PROBLEM DESCRIPTION => Lay out the lines from the one containing "class: Magnoliopsida" through the end of the entries, both included, as a Markdown table with the columns Number and Record line. Skip blank lines and omit the pictures.

[Stored entries]
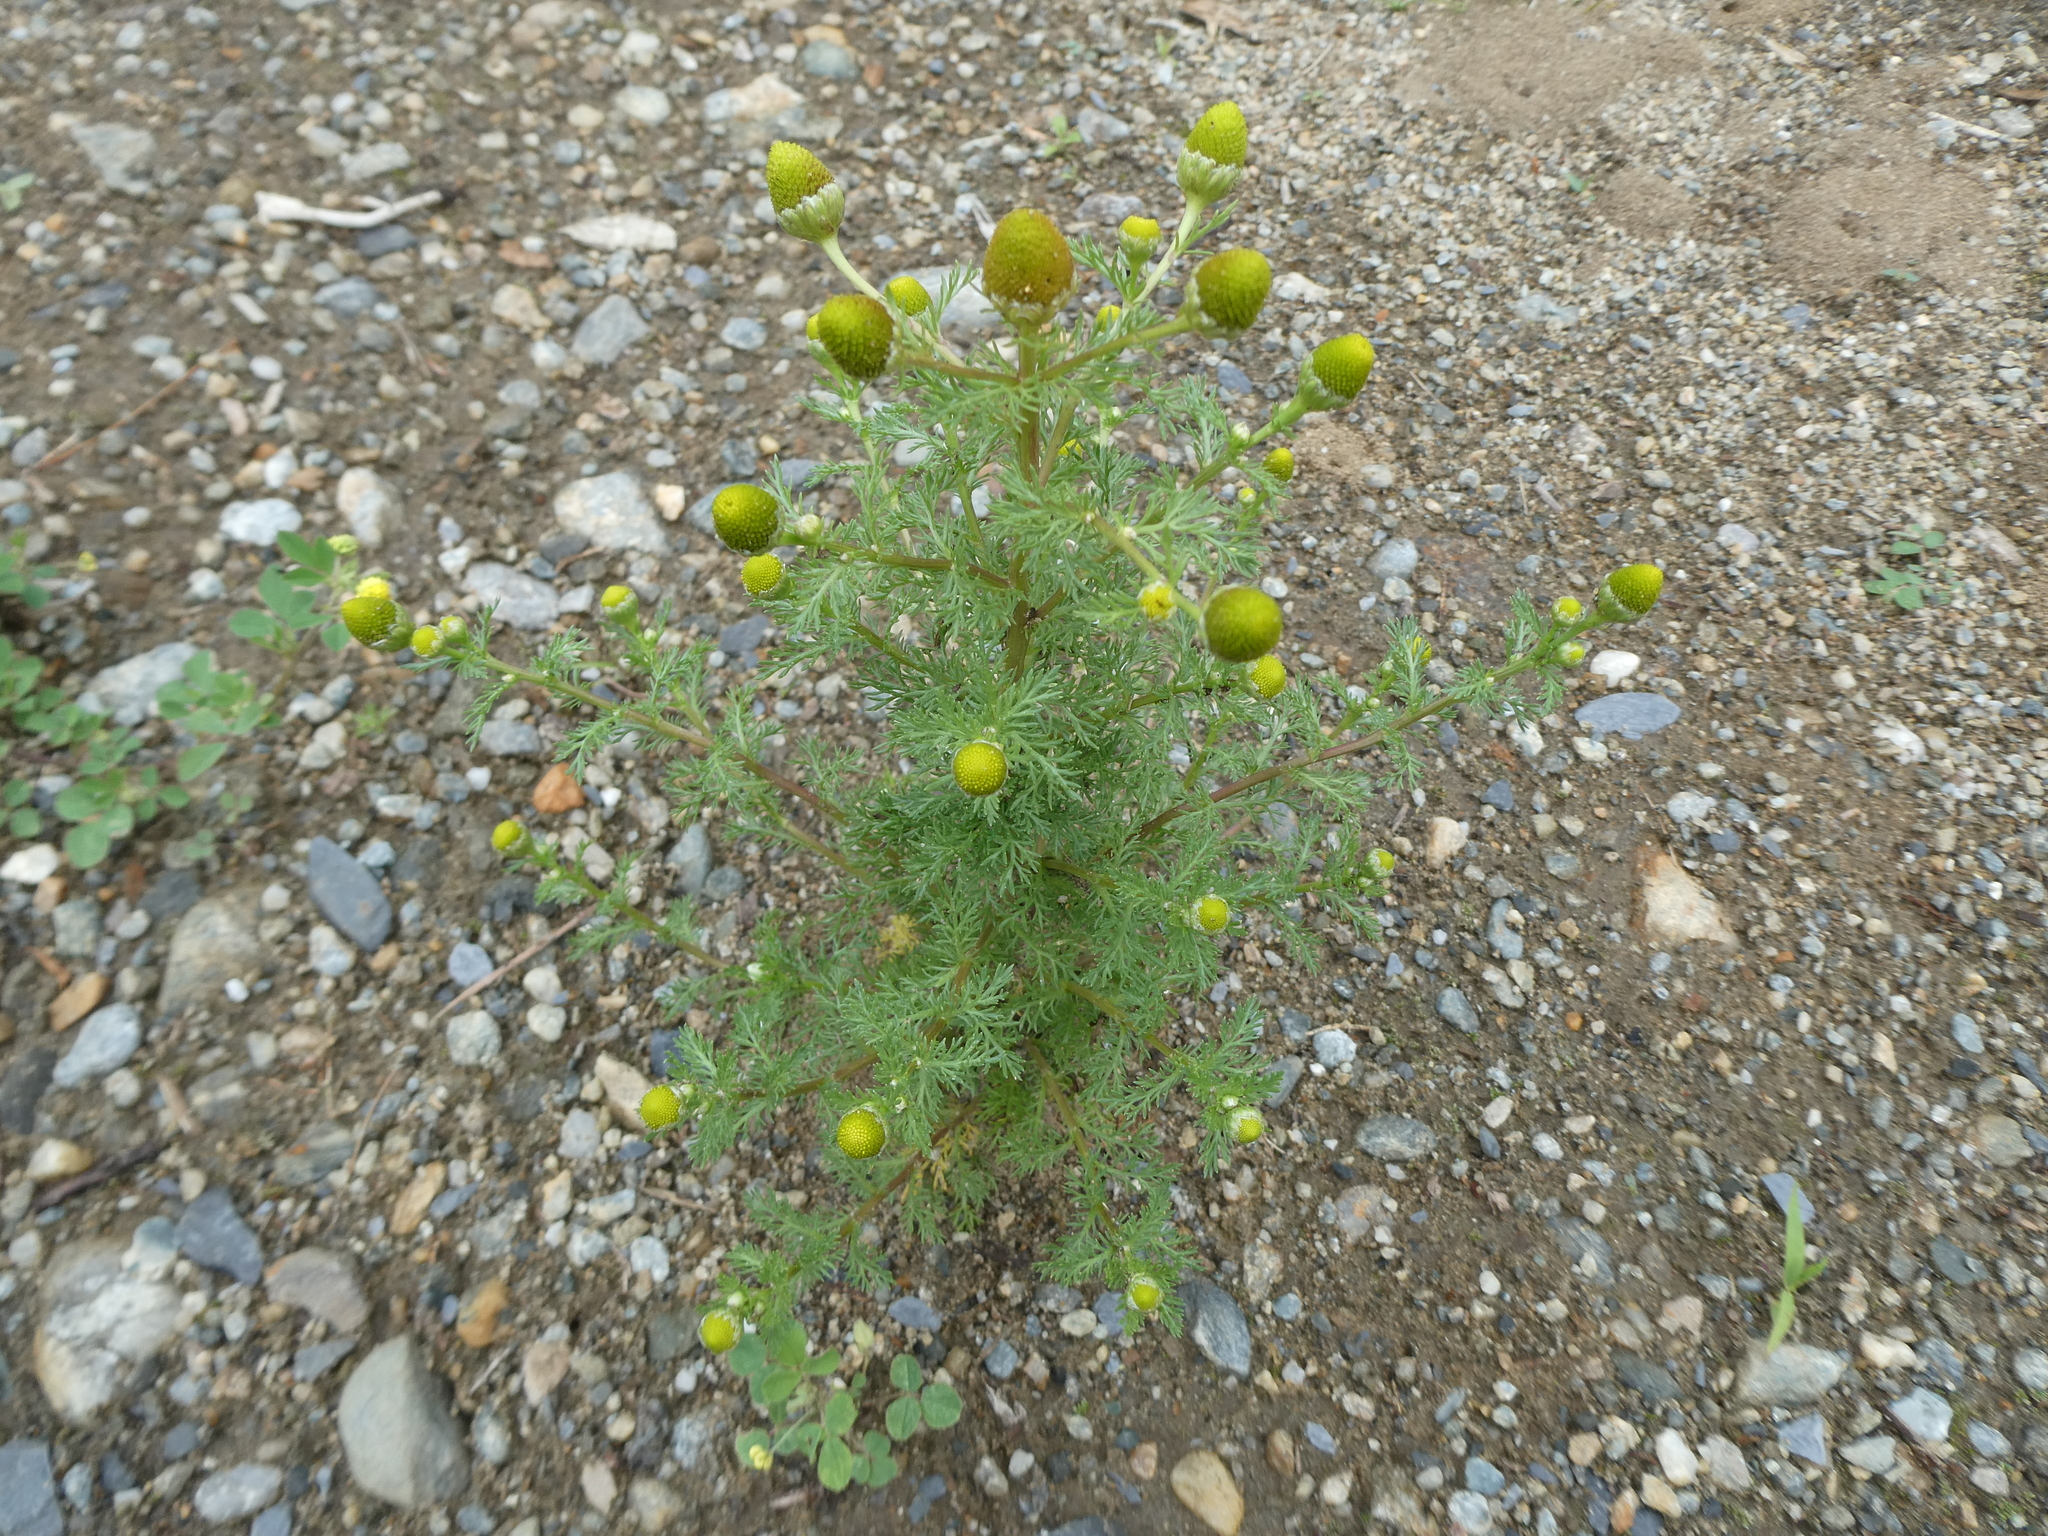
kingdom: Plantae
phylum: Tracheophyta
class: Magnoliopsida
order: Asterales
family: Asteraceae
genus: Matricaria
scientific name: Matricaria discoidea
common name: Disc mayweed
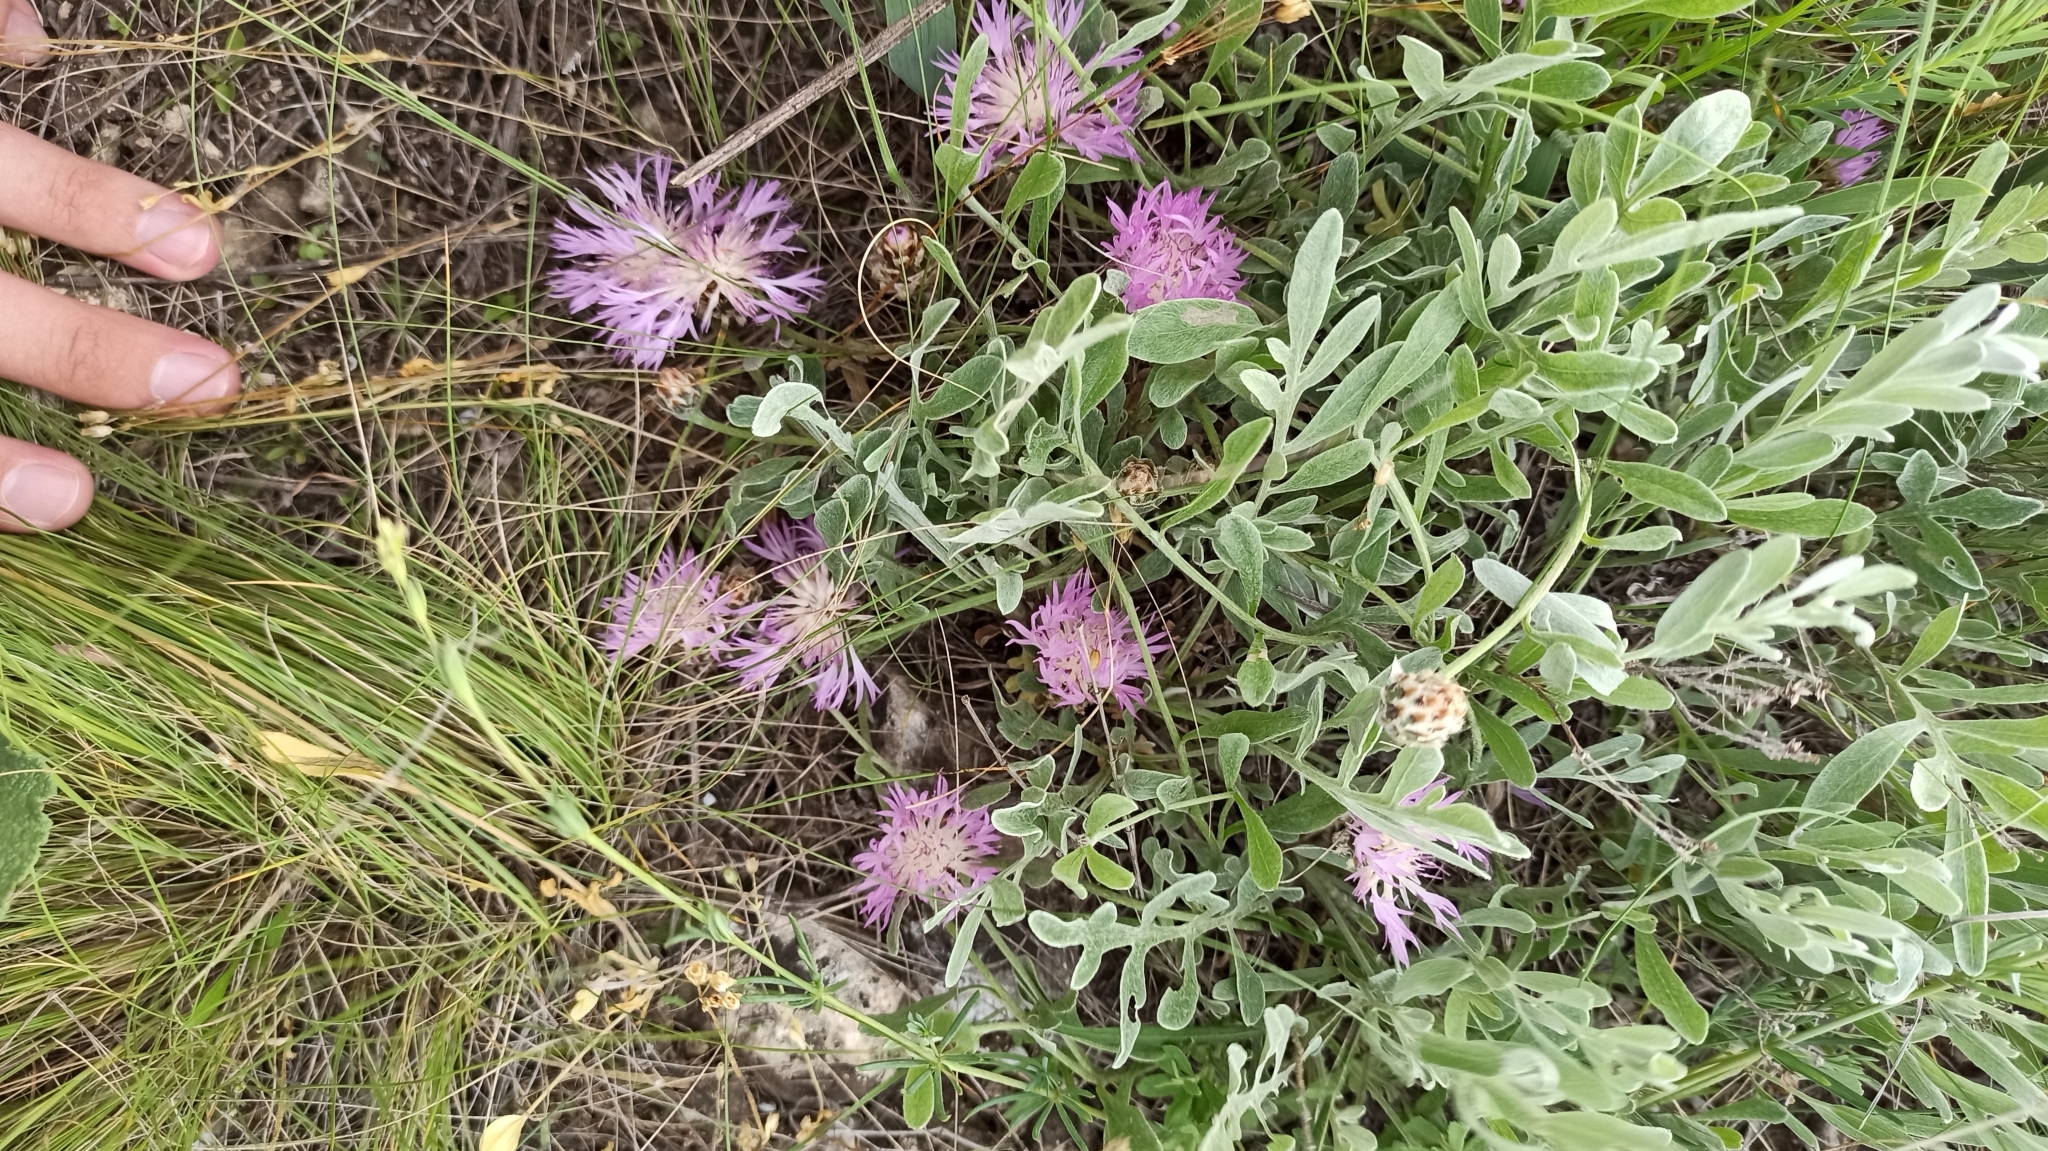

REPLY TO THE TASK =>
| Number | Record line |
|---|---|
| 1 | class: Magnoliopsida |
| 2 | order: Asterales |
| 3 | family: Asteraceae |
| 4 | genus: Matricaria |
| 5 | scientific name: Matricaria discoidea |
| 6 | common name: Disc mayweed |